- **EXERCISE REQUIREMENTS**
Would you copy all lines in the data that contain the word "Persico"?
Start of Block
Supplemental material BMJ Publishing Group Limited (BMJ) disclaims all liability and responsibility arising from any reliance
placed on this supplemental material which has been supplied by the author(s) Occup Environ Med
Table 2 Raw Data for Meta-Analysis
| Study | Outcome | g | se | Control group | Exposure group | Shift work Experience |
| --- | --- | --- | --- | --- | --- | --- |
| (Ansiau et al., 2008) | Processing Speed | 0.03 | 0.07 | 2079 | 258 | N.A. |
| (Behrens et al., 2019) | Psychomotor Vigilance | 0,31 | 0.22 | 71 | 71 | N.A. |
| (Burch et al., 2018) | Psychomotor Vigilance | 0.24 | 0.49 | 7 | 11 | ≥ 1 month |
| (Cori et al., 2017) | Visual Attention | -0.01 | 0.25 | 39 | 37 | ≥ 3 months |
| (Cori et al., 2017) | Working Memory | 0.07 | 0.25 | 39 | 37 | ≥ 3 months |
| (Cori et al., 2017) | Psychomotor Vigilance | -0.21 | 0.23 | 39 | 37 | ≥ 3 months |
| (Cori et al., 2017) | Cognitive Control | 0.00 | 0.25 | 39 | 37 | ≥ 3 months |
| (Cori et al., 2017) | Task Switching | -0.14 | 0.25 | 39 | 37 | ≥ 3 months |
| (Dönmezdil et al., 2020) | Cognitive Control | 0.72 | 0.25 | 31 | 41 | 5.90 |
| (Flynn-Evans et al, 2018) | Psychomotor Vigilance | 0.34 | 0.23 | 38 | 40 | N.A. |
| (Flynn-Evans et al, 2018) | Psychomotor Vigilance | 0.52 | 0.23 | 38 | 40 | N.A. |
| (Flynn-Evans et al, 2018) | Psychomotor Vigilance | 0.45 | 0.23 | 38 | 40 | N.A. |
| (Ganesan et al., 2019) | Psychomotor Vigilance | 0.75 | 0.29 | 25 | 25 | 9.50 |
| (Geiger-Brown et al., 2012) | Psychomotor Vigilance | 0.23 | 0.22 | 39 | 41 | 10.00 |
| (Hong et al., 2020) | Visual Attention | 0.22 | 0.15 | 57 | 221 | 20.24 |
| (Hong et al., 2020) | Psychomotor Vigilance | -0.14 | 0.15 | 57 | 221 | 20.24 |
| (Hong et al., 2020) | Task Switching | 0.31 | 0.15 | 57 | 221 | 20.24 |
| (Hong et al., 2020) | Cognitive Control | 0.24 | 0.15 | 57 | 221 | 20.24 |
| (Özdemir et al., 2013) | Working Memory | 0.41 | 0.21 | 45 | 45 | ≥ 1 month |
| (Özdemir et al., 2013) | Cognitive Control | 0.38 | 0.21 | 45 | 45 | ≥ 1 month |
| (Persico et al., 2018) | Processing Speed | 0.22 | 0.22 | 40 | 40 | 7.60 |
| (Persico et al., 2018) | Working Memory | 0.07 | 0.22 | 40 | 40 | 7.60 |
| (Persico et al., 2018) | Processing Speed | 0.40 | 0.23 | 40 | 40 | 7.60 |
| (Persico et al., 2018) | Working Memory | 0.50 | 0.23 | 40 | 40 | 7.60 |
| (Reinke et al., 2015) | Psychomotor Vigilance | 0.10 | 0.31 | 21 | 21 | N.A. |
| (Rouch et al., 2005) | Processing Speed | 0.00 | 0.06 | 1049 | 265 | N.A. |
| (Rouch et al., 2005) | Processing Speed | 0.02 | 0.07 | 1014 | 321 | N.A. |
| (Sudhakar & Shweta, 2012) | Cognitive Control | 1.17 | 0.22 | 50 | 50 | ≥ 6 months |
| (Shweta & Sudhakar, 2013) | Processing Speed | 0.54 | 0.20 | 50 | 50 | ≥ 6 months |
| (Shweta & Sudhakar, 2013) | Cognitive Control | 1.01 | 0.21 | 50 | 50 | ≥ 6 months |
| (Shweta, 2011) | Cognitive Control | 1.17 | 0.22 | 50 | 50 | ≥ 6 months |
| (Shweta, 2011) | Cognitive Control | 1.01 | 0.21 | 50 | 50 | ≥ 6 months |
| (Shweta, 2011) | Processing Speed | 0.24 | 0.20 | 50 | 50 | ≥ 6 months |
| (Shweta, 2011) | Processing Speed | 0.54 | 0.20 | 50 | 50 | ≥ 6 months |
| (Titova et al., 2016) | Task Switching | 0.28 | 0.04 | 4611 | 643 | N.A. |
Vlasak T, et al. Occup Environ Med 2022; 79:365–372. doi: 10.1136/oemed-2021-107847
End of Block
- **ANSWER FOR THIS EXERCISE**
| (Persico et al., 2018) | Processing Speed | 0.22 | 0.22 | 40 | 40 | 7.60 |
| (Persico et al., 2018) | Working Memory | 0.07 | 0.22 | 40 | 40 | 7.60 |
| (Persico et al., 2018) | Processing Speed | 0.40 | 0.23 | 40 | 40 | 7.60 |
| (Persico et al., 2018) | Working Memory | 0.50 | 0.23 | 40 | 40 | 7.60 |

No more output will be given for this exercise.